Task description - Copy the stretch from "This year I" through "a Monday morning!" in the text about St. Patrick's Day, word for word.

Text section -
....

“… and the Insight to Know When You Have Gone Too Far”
The title being a snippet of the Irish Proverb: “May you have the hindsight to know where you’ve been, the foresight to know where you are going, and the insight to know when you have gone too far.” Why that title? Well on Monday of this week it was the 17th, better known as St. Patrick’s Day. We all know St. Paddy’s Day (anyone else notice the push back at “St. Patty’s” day this year that I have not noticed previously?) is named after Saint Patrick who reputedly led the snakes out of Ireland and we all know the festivities that occur on St. Paddy’s Day.
This year I decided to do a bit of interweb searching to see what more there was to know about the day and while nothing was revelatory it was a reminder of a few bits of info that I hadn’t thought about in some time. The primary point that came back to me being that the excesses associated with St. Patrick’s day have a lot to do with the timing of the day, that being in the middle of Lent; where the prohibitions of the six week observance of Lent are lifted for one day and revelry ensues. It is that excess that occurs on St. Patrick’s day that made me think that the day is really a testament to the fact that prohibition policies are ineffective and poor public policy in most circumstances when they are applied to marginal products or activities. It was a Monday, this qualifies as deep thought on a Monday morning!

....

Records provided -

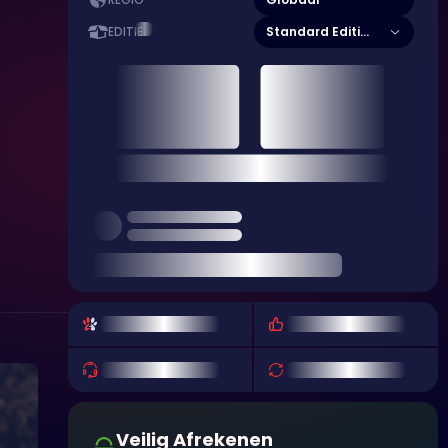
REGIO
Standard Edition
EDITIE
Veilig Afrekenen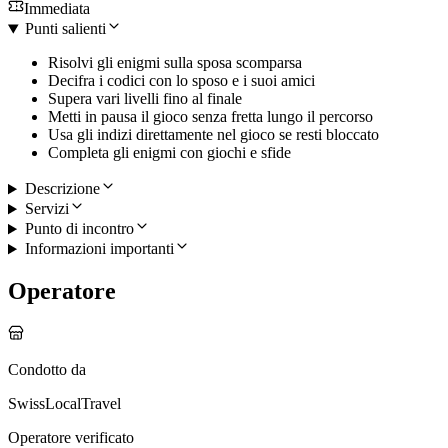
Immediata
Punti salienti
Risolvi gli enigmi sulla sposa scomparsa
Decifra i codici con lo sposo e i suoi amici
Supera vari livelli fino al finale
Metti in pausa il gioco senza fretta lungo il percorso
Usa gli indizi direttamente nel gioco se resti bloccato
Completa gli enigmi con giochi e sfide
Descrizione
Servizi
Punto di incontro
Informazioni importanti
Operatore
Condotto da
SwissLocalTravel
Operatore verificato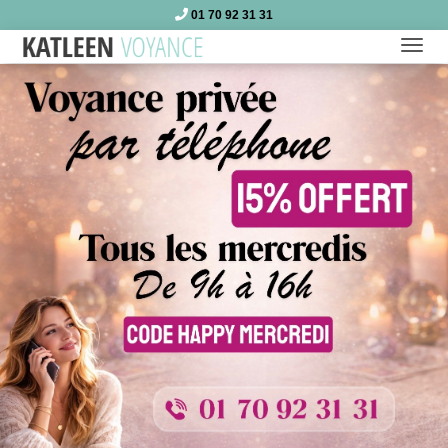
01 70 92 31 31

....

Answer space -
This year I decided to do a bit of interweb searching to see what more there was to know about the day and while nothing was revelatory it was a reminder of a few bits of info that I hadn’t thought about in some time. The primary point that came back to me being that the excesses associated with St. Patrick’s day have a lot to do with the timing of the day, that being in the middle of Lent; where the prohibitions of the six week observance of Lent are lifted for one day and revelry ensues. It is that excess that occurs on St. Patrick’s day that made me think that the day is really a testament to the fact that prohibition policies are ineffective and poor public policy in most circumstances when they are applied to marginal products or activities. It was a Monday, this qualifies as deep thought on a Monday morning!